Als Umwelt- und Energieminister wird dann Bundesrat Albert Rösti das Geschäft im Parlament und später sicher auch vor dem Volk vertreten. Auch wenn auf dem ehemaligen auto-schweiz-Präsidenten viele bürgerliche Hoffnungen auf einen Politikwechsel ruhen: Die Grundausrichtung des CO2-Gesetzes hat der Bundesrat bereits bei der Verabschiedung zuhanden des Parlaments festgelegt. Und zudem ändern sich auch mit einem Bundesrat Rösti die Mehrheitsverhältnisse im Siebnergremium nicht. Die (berechtigten) Hoffnungen vonseiten der Automobilbranche liegen aber in einem künftig höheren Willen im Uvek zur Anerkennung der Herausforderungen, die der enorm steile Absenkungspfad bei den CO2Vorschriften für Neufahrzeuge in den kommenden Jahren mit sich bringen wird. Unter der Vorgängerin Simonetta Sommaruga war dies eher weniger der Fall – und gipfelte in der jahrelangen Verweigerung eines simplen Gesprächstermins. Auch die Kommunikation wird sich mit Bundesrat Rösti sicherlich deutlich verbessern.
Keine kurzfristigen Fallstricke mehr
Ebenfalls künftig der Vergangenheit angehören sollten kurzfristige Erschwernisse wie etwa die Umsetzung eines Parlamentsvorstosses zur Abschaffung der CO2-Sonderziele für Kleinserien- und Nischenmarken in Rekordzeit.

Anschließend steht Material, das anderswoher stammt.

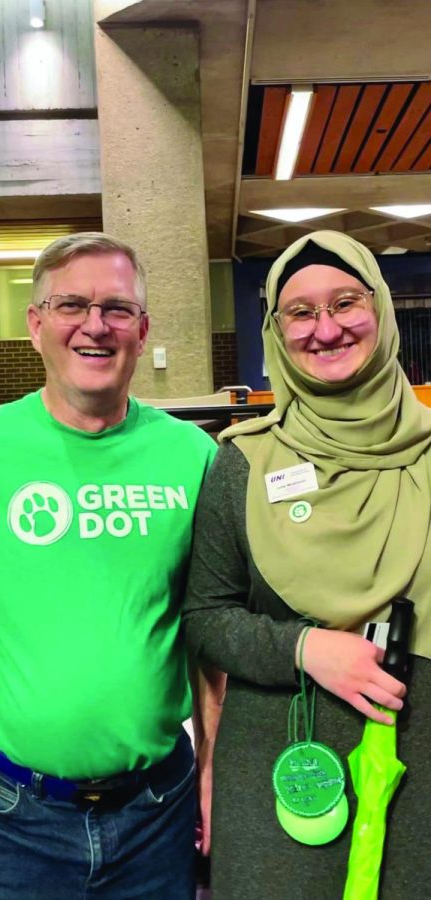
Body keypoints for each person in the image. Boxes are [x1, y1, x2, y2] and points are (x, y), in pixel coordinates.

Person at [0, 232, 217, 899]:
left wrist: (218, 770)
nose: (95, 326)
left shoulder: (194, 459)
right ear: (36, 324)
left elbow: (212, 634)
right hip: (7, 820)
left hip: (156, 813)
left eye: (117, 308)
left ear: (143, 329)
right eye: (71, 305)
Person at [183, 230, 431, 899]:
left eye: (346, 302)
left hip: (422, 773)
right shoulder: (244, 461)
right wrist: (304, 647)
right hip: (281, 776)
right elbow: (204, 619)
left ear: (379, 311)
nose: (326, 329)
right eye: (300, 312)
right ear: (276, 331)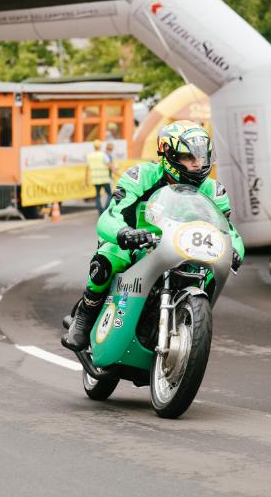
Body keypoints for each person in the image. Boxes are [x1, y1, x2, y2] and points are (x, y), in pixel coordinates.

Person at [62, 121, 245, 352]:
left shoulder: (214, 191)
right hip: (136, 244)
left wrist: (235, 249)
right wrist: (124, 233)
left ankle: (192, 322)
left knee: (212, 273)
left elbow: (228, 230)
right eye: (189, 157)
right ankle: (84, 315)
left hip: (185, 249)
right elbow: (110, 215)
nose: (198, 164)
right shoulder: (141, 176)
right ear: (168, 154)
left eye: (202, 157)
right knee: (109, 257)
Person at [86, 140, 112, 214]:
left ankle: (100, 211)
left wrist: (86, 180)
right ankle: (105, 209)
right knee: (109, 194)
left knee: (98, 195)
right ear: (100, 146)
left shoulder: (90, 156)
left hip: (95, 179)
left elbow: (87, 168)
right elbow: (110, 165)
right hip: (104, 179)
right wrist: (117, 173)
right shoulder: (103, 155)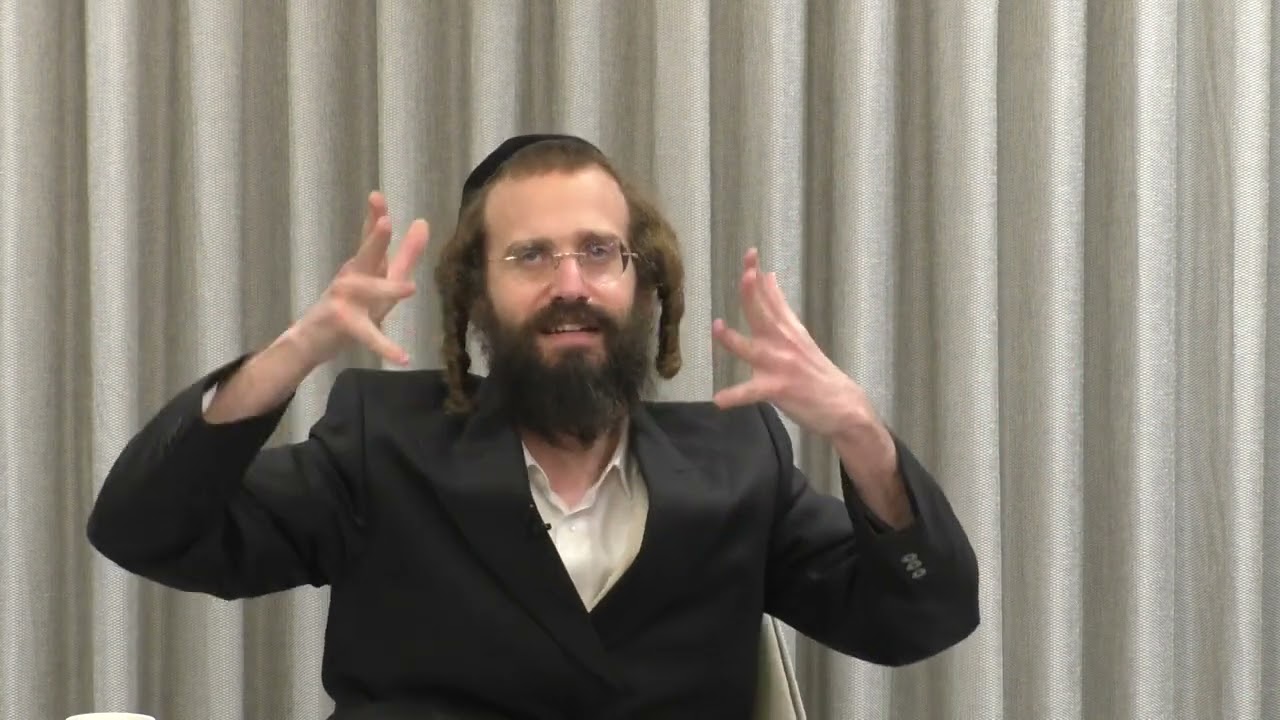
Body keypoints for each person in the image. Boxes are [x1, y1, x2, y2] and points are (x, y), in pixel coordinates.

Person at [87, 134, 979, 719]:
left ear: (641, 280)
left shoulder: (737, 460)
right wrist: (291, 354)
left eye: (598, 251)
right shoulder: (382, 442)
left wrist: (861, 435)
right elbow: (146, 530)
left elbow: (921, 619)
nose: (571, 284)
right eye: (530, 256)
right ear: (476, 293)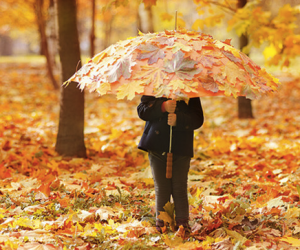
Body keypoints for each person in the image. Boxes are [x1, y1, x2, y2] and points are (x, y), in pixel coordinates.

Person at [137, 95, 204, 233]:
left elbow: (197, 119)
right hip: (156, 146)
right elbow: (142, 111)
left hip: (181, 147)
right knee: (162, 187)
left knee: (179, 187)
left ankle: (182, 224)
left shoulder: (190, 89)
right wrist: (163, 107)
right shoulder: (155, 84)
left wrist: (179, 120)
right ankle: (162, 222)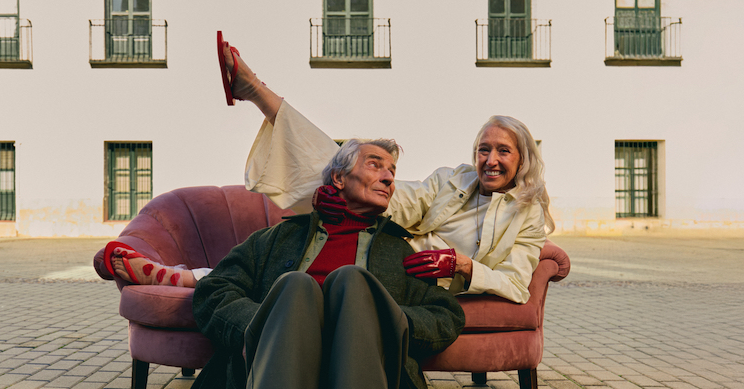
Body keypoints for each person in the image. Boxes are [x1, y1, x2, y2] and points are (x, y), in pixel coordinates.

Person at [78, 138, 564, 389]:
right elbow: (217, 290)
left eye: (393, 169)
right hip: (273, 367)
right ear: (338, 178)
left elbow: (443, 317)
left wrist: (383, 321)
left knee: (352, 284)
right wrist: (263, 325)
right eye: (376, 164)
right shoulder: (278, 239)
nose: (390, 176)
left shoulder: (401, 250)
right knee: (294, 287)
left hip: (369, 378)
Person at [217, 32, 554, 303]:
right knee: (343, 168)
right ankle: (257, 92)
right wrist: (348, 195)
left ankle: (255, 90)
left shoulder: (529, 215)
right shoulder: (453, 179)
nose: (490, 160)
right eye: (484, 150)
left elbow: (515, 285)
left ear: (522, 159)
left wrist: (463, 266)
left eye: (503, 152)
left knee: (338, 183)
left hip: (422, 287)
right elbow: (403, 199)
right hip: (389, 254)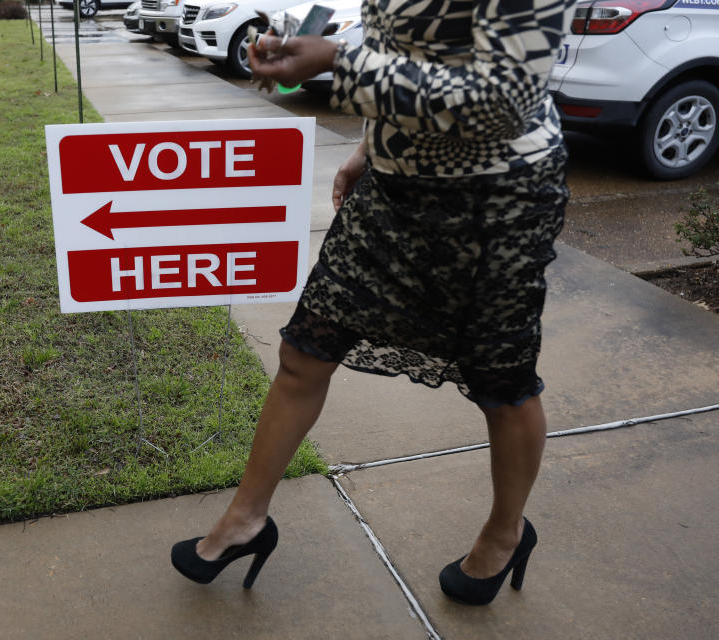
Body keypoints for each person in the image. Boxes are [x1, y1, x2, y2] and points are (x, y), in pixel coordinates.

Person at [171, 0, 577, 605]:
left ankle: (505, 532)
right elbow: (413, 49)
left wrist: (340, 61)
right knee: (304, 350)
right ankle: (246, 520)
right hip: (392, 187)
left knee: (502, 381)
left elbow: (506, 99)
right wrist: (370, 145)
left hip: (495, 201)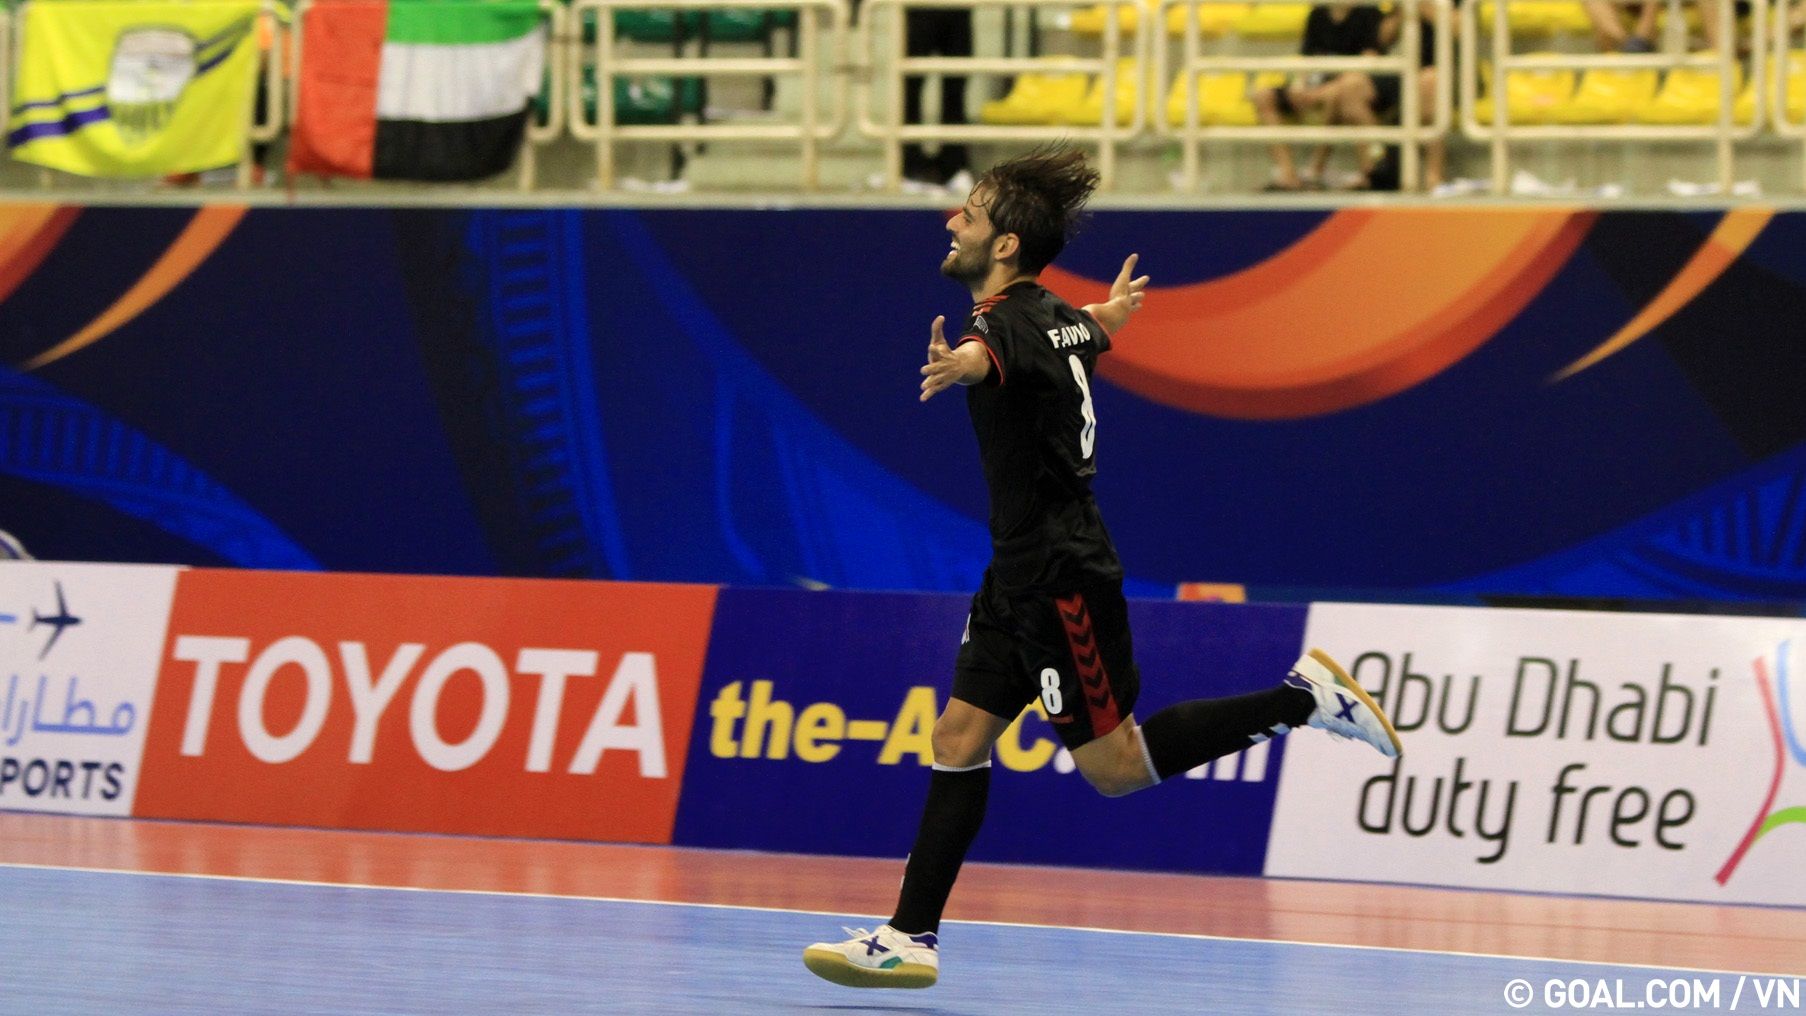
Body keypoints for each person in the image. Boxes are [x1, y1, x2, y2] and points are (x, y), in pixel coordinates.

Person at [800, 144, 1404, 991]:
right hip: (1016, 572)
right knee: (958, 736)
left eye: (968, 213)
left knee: (1115, 769)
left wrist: (961, 364)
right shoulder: (1057, 314)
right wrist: (1111, 314)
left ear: (1004, 245)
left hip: (1062, 578)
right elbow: (1085, 332)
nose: (951, 221)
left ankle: (1303, 699)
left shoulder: (1002, 325)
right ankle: (910, 935)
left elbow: (991, 354)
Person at [1251, 2, 1387, 191]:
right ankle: (1288, 175)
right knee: (1263, 96)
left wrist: (1323, 91)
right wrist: (1300, 86)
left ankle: (1316, 170)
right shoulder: (1317, 13)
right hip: (1315, 84)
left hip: (1349, 85)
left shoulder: (1369, 12)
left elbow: (1369, 60)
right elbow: (1307, 60)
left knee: (1340, 94)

Diese Erleichterungen für Hersteller mit sehr geringen Marktanteilen wurden einst von der EU übernommen, wo sie bis heute gelten. Mit ihnen sollten kleineren Fahrzeugproduzenten nicht dieselben Entwicklungskosten zur CO2-Reduktion auferlegt werden wie grösseren Herstellern. Dem eidgenössischen Parlament war diese Regelung ein Dorn im Auge, man echauffierte sich wohl über Sport- und Luxusautos – und traf mit der Abschaffung vor allem beliebte günstige Marken wie Subaru und Suzuki. Von der Einreichung des Vorstosses bis zur Abschaffung der Sonderziele vergingen nicht einmal zwei Jahre – viele Parlamentsvorstösse werden in dieser Zeit nicht einmal von beiden Kammern behandelt geschweige denn umgesetzt. Ein Schelm, wer Böses dabei denkt …
Die politischen Anstrengungen sollten nun in eine konstruktive Klima- und Energiepolitik investiert werden, die nicht darauf aus ist, die Bevölkerung zu schröpfen oder zu bestrafen. Für eine möglichst rasche Defossilisierung des motorisierten Individual- und Warenverkehrs braucht es vor allem zwei Dinge: Technologieoffenheit und einen starken Zubau an CO2-armer Stromproduktion – auf jeden Fall in der Schweiz, am besten in ganz Europa. Denn egal, welche Antriebsarten morgen und übermorgen eingesetzt werden – batterieelektrisch, Wasserstoff oder synthetische Treibstoffe – alle benötigen grosse Mengen an Elektrizität. Bei der Mammutaufgabe, die richtigen Rahmenbedingungen und Anreize hierfür zu setzen, hat Bundesrat Albert Rösti jede erdenkliche Unterstützung verdient.